WHAT THIS TASK INVOLVES: Substitute "0-indexed" for "zero-indexed" in the lines below and give them again with everything else unchanged. Begin at the first line and stop after the line that contains "47: (108, 76)".

AVAILABLE DATA:
········

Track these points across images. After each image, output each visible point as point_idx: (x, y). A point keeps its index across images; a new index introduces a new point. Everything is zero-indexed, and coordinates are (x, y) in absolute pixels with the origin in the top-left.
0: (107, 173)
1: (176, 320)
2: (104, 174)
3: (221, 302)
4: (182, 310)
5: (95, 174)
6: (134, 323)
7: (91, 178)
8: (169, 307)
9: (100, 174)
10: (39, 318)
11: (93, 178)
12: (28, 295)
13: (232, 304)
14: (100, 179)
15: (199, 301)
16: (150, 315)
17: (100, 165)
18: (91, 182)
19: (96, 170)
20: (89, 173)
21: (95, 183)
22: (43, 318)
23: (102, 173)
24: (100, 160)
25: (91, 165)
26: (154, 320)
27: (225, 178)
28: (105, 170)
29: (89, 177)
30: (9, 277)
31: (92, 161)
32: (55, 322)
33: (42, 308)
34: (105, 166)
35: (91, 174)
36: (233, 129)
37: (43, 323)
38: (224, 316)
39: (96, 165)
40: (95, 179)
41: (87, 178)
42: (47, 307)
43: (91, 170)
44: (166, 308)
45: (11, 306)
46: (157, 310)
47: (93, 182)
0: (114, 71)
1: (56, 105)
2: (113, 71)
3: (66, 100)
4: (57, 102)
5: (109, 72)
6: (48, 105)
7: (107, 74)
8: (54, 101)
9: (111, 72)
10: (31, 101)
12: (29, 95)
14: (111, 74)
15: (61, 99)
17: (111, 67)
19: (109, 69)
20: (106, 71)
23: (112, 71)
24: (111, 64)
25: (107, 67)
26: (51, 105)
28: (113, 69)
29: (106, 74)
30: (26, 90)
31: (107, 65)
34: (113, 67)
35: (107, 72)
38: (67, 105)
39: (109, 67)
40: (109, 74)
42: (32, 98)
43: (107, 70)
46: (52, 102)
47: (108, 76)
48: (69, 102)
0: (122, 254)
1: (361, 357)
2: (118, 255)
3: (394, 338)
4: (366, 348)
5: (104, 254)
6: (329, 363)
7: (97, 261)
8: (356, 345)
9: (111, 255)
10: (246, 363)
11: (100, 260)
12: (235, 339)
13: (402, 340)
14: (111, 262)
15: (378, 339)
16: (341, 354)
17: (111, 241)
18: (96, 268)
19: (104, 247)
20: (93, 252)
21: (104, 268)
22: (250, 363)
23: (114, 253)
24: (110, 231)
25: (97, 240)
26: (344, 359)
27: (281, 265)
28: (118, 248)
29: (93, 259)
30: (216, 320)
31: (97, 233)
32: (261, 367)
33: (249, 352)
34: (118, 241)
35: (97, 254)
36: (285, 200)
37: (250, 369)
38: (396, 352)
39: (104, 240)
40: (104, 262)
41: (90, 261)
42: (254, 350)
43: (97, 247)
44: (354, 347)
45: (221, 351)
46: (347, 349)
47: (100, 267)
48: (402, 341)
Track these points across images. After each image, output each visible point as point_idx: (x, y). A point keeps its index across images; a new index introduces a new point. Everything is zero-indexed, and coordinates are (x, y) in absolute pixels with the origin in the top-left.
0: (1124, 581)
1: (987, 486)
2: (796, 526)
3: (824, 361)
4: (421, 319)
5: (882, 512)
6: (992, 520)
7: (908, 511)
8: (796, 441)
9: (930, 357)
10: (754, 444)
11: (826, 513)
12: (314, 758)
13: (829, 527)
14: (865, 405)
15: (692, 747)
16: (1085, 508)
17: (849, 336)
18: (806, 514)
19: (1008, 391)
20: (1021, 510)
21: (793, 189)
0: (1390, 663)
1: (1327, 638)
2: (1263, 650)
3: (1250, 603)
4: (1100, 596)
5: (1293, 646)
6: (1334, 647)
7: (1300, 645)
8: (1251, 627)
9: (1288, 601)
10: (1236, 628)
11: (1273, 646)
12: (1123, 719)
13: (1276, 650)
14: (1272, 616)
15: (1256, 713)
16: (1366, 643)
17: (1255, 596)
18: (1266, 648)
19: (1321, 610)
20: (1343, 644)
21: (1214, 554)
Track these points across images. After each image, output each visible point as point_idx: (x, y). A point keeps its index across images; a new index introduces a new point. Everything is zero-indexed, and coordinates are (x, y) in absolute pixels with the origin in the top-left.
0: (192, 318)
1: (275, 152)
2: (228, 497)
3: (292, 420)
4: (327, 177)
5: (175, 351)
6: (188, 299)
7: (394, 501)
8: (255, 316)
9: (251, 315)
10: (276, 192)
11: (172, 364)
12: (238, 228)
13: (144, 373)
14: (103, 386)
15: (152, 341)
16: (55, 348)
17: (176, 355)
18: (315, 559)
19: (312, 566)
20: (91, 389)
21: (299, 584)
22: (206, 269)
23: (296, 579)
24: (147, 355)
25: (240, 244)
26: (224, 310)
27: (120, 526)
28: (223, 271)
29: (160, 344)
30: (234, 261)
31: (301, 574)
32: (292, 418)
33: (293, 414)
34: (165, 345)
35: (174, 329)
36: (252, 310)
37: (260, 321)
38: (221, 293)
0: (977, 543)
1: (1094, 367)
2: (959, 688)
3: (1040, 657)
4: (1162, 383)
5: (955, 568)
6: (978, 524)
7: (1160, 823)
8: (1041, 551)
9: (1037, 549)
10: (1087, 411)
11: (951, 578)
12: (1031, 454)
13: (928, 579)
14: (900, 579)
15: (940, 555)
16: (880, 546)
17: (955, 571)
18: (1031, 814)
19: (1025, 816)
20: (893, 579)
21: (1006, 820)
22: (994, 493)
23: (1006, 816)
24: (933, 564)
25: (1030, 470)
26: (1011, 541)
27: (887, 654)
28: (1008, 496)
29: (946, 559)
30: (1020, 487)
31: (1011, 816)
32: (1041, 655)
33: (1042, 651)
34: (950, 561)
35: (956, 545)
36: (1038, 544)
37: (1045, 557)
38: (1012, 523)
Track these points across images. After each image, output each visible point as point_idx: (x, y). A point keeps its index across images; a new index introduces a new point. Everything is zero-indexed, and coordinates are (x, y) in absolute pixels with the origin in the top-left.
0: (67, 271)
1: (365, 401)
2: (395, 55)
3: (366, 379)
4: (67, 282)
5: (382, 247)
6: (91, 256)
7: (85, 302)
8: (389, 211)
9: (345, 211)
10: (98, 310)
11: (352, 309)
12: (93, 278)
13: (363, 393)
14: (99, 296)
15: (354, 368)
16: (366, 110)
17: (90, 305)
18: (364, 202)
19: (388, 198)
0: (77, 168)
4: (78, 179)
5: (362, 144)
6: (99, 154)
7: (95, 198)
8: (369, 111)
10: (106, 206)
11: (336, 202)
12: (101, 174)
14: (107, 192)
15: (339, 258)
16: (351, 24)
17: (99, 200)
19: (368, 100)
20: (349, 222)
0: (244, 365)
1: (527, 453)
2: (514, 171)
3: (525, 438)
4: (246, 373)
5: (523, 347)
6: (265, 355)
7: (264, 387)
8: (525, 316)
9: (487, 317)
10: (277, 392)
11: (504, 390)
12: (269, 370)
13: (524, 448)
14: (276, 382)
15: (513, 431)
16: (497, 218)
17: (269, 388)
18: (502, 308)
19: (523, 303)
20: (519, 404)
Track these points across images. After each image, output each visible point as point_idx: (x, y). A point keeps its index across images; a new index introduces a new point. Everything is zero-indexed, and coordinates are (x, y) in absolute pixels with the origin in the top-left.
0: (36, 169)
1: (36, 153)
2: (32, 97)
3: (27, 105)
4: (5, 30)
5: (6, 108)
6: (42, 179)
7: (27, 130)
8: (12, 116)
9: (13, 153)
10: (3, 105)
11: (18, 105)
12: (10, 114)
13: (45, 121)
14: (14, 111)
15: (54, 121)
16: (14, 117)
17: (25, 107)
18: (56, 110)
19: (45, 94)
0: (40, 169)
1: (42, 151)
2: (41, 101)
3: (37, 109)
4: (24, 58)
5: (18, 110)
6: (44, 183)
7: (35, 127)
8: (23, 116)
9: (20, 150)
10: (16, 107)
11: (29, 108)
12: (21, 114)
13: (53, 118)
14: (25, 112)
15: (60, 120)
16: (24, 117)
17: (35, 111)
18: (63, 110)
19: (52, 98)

········

COMPLETED TASK:
Track these points across images. After each image, output each visible point as point_idx: (x, y). A point keeps its index across images; a new index introduces a new point. Everything is 0-indexed, and coordinates are (x, y) in absolute pixels with the origin in the top-left.
0: (107, 173)
1: (176, 320)
2: (104, 174)
3: (221, 302)
4: (182, 310)
5: (95, 174)
6: (134, 323)
7: (91, 178)
8: (169, 307)
9: (100, 174)
10: (39, 318)
11: (93, 178)
12: (28, 295)
13: (232, 304)
14: (100, 179)
15: (199, 301)
16: (150, 315)
17: (100, 165)
18: (91, 182)
19: (96, 170)
20: (89, 173)
21: (95, 183)
22: (43, 318)
23: (102, 173)
24: (100, 160)
25: (91, 165)
26: (154, 320)
27: (225, 178)
28: (105, 170)
29: (89, 177)
30: (9, 277)
31: (92, 161)
32: (55, 322)
33: (42, 308)
34: (105, 166)
35: (91, 174)
36: (233, 129)
37: (43, 323)
38: (224, 316)
39: (96, 165)
40: (95, 179)
41: (87, 178)
42: (47, 307)
43: (91, 170)
44: (166, 308)
45: (11, 306)
46: (157, 310)
47: (93, 182)
0: (114, 71)
1: (56, 105)
2: (113, 71)
3: (66, 100)
4: (57, 102)
5: (109, 72)
6: (48, 105)
7: (107, 74)
8: (54, 101)
9: (111, 72)
10: (31, 101)
12: (29, 95)
14: (111, 74)
15: (61, 99)
17: (111, 67)
19: (109, 69)
20: (106, 71)
23: (112, 71)
24: (111, 64)
25: (107, 67)
26: (51, 105)
28: (113, 69)
29: (106, 74)
30: (26, 90)
31: (107, 65)
34: (113, 67)
35: (107, 72)
38: (67, 105)
39: (109, 67)
40: (109, 74)
42: (32, 98)
43: (107, 70)
46: (52, 102)
47: (108, 76)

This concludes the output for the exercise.